La cara de Bonnie Abbzug se había girado en dirección a ellos, movía los brazos. Doc Sarvis también había hecho saltar la alarma.

—Deponed las armas. Todo el mundo fuera.

Hayduke colocó el cableado de la tercera carga fuera de la vista mientras Smith acarreaba pala y pico hacia las dunas. Hayduke revisó su trabajo, buscando algún fallo, pero todo parecía perfectamente oculto. Cargó con sus herramientas, dejando huellas de grasa por todas partes. No podían ayudarle. Se echó al suelo y esperó, aguzando el oído hasta escuchar el zumbido de un auto eléctrico que llegaba por la grada. Hayduke echó un vistazo, vio la cabina amarilla sobre ruedas, ventanas abiertas, tres hombres sentados dentro, uno de ellos estaba asomado revisando los raíles.

Bonnie y Doc se habían agazapado tras unos arbustos. Bonnie, con el vientre en la arena, vio el auto ir en su dirección, cruzando el puente, se detuvo en mitad del puente un momento y reemprendió la marcha de nuevo pasando por el profundo corte que había bajo ella (sonidos de risas) y tomando la curva, arrancando chispas eléctricas de las vías de la intersección, hasta que el motor se fue apagando en el silencio, fuera de su vista, fuera de su oído.
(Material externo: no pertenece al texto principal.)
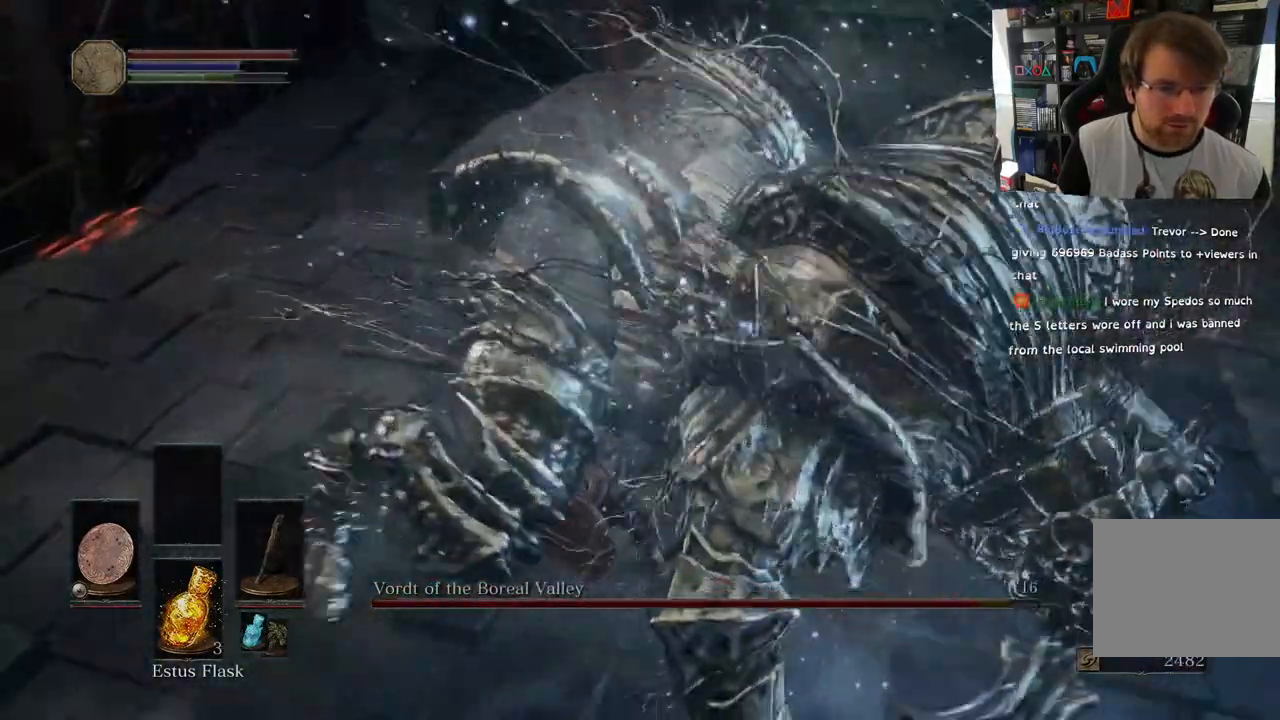
{"dt_ms": 500, "buttons": ["L1"], "left_stick": "left", "right_stick": "left", "events": [[67, "left_stick", "left"], [67, "right_stick", "left"], [167, "L1", "down"]]}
Se habían ido.

La tripulación de los de la máquina se había detenido en el puente, ella se dio cuenta enseguida, al mirar los graffiti de estilo art-nouveau que había estampado en el cemento de los pilares, escritura decorativa en letras rojas y negras que decían: «CUSTER LLEVA UNA CAMISA DE FLECHA. PODER ROJO».
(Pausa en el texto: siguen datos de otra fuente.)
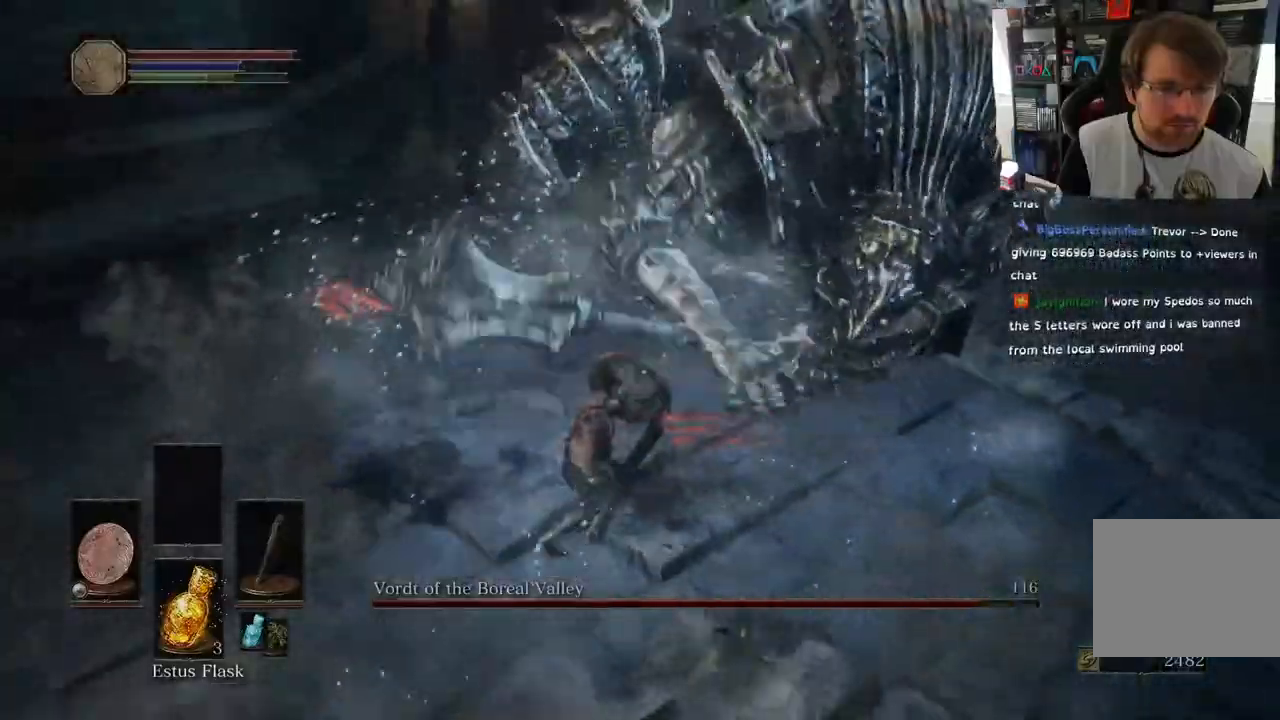
{"dt_ms": 500, "buttons": [], "left_stick": "up-left", "right_stick": "left"}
Ella se desabotonó el suéter cuando el sol empezó a apretar, se puso las gafas de sol y se ajustó su enorme sombrero. Garbo en el turno de guardia. Vio que Hayduke salía de la zona oculta, llevando algo que parecía un gran carrete de metal. Rechoncho y poderoso parecía más que nunca un mono antropoide. Darwin llevaba razón. Seldom Seen Smith se le unió, delgado y alto. Mutación: la vastedad de la piscina genética, las infinitas variables de combinación y permutación. ¿Quién, se preguntó vagamente, será el padre de mis hijos? No vio en las proximidades ningún candidato apetecible.

Vio a Hayduke arrodillado sobre las vías, vio el resplandor fulgurante de la hoja de su cuchillo en su mano, lo vio cortar y armar la conexión de los cables desenvainados. Hayduke empalmaba las puntas de los cables de las cápsulas explosivas al cableado de ignición, creando un circuito cerrado con cuatro cargas independientes. Luego procedió a desenrollar el cable de alimentación desde el puente, a lo largo del cañón hasta algún lugar lo suficientemente lejano del punto de explosión, tras una roca. Dejó allí la bobina y siguió el camino de los cables de vuelta a las vías, para ocultarlos a la vista —a la vista de cualquiera que viniera del este—. En las vías fue escondiendo los cables expuestos, atándolos a la parte interior de la barandilla.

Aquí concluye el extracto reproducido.